WHAT THE EXERCISE ASKS: Please give all of the data again, character for character, and drop the pictures.

PROVIDED MATERIAL:
********************

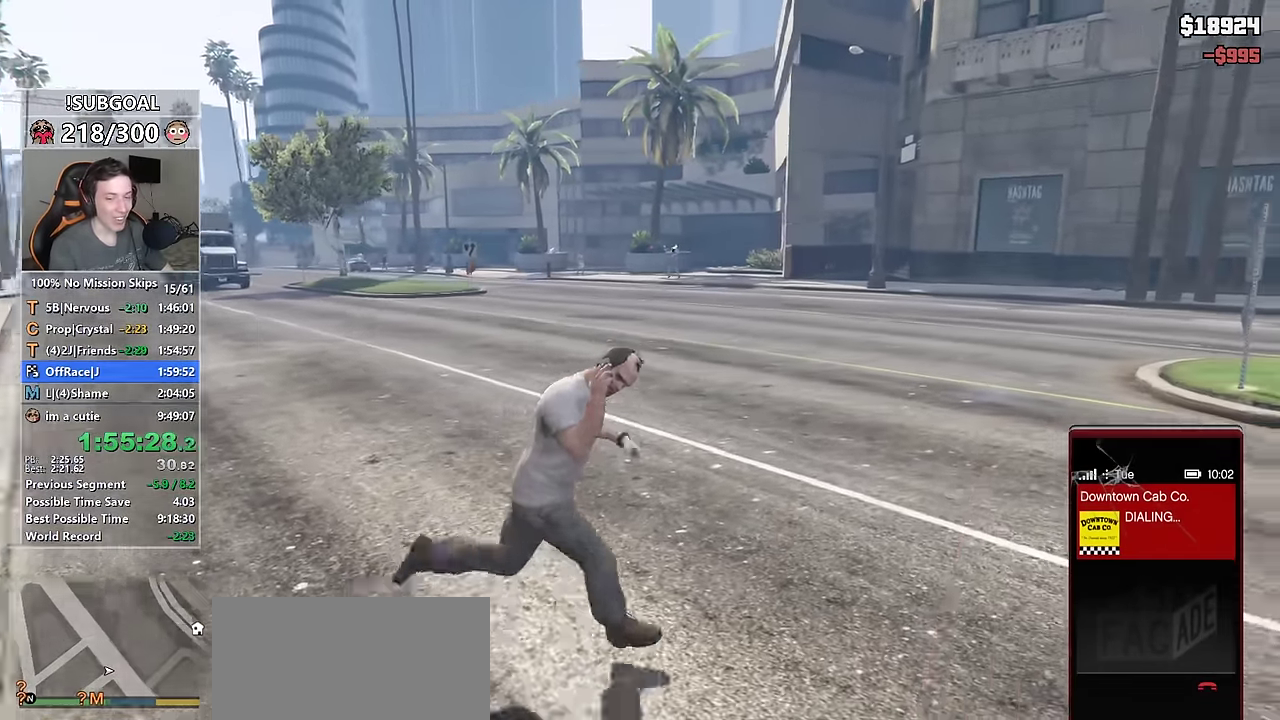
{"keys": ["d", "shift", "w"], "mouse": [], "events": [[350, "w", "down"]]}
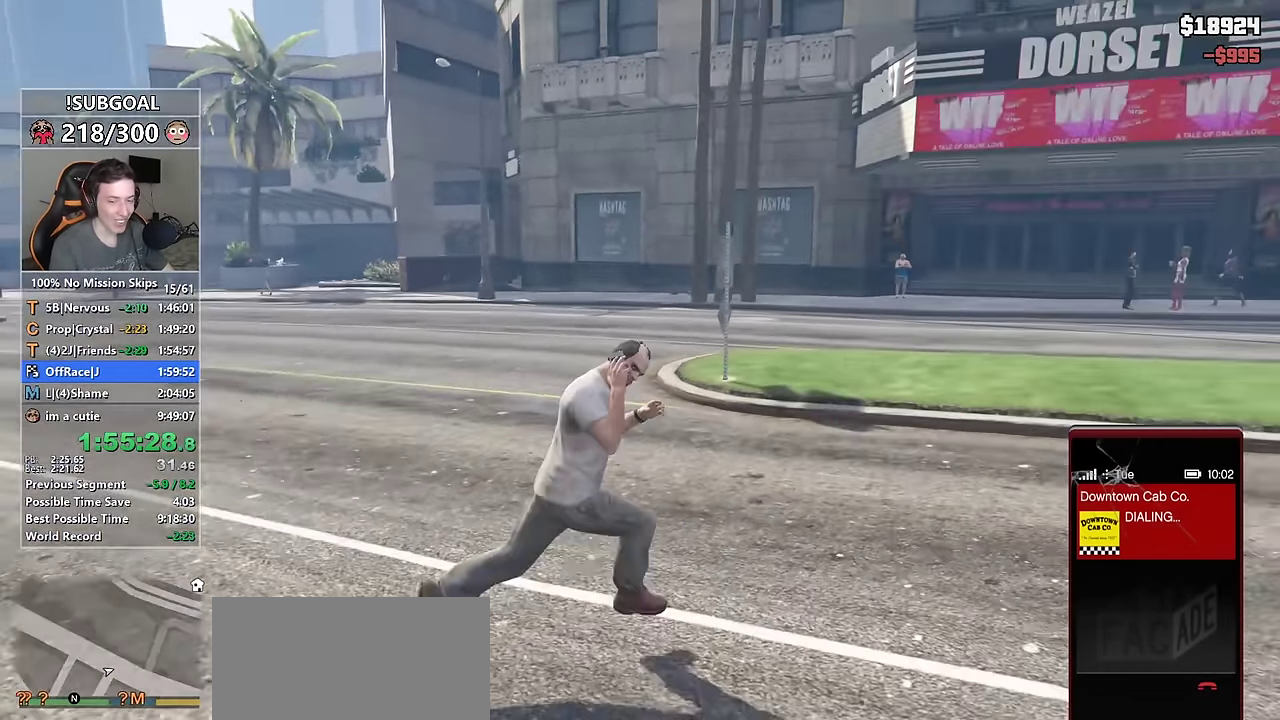
{"keys": ["shift", "w"], "mouse": [], "events": [[367, "d", "up"]]}
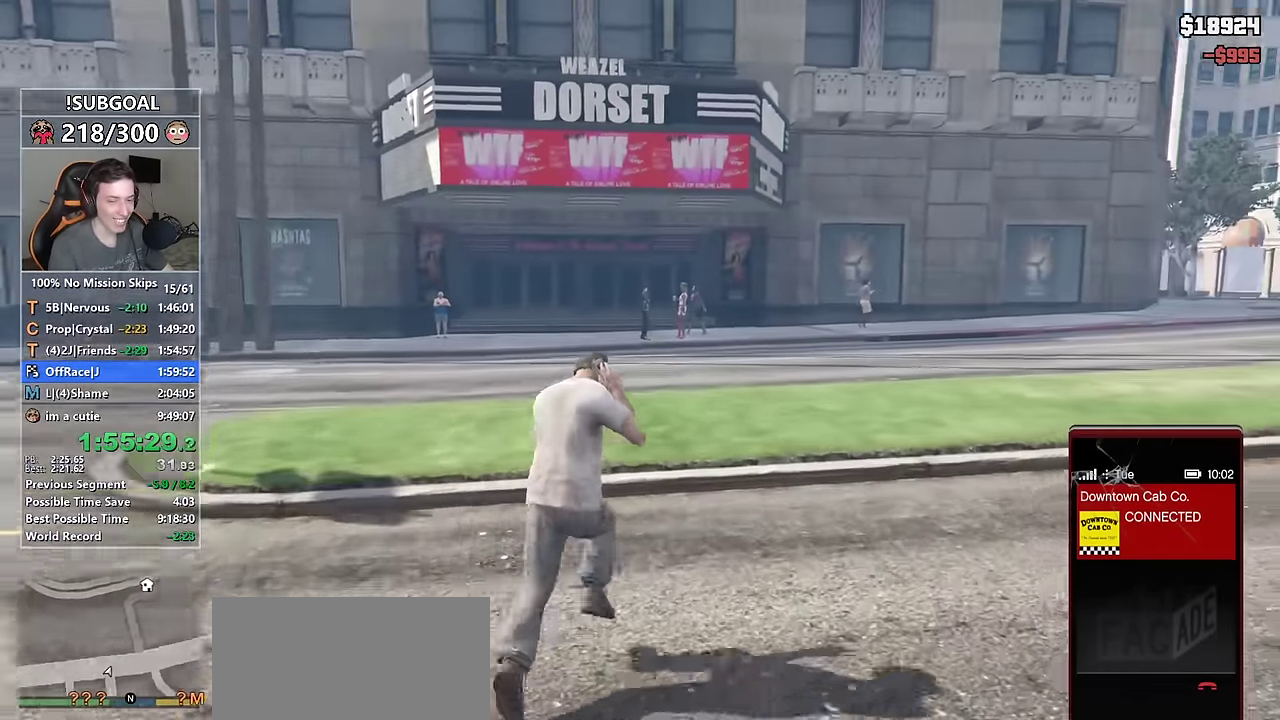
{"keys": [], "mouse": [], "events": [[17, "d", "down"], [383, "d", "up"], [467, "w", "up"], [500, "shift", "up"]]}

********************

SOLUTION FOR THIS EXERCISE:
{"keys": ["d", "shift", "w"], "mouse": [], "events": [[350, "w", "down"]]}
{"keys": ["shift", "w"], "mouse": [], "events": [[367, "d", "up"]]}
{"keys": [], "mouse": [], "events": [[17, "d", "down"], [383, "d", "up"], [467, "w", "up"], [500, "shift", "up"]]}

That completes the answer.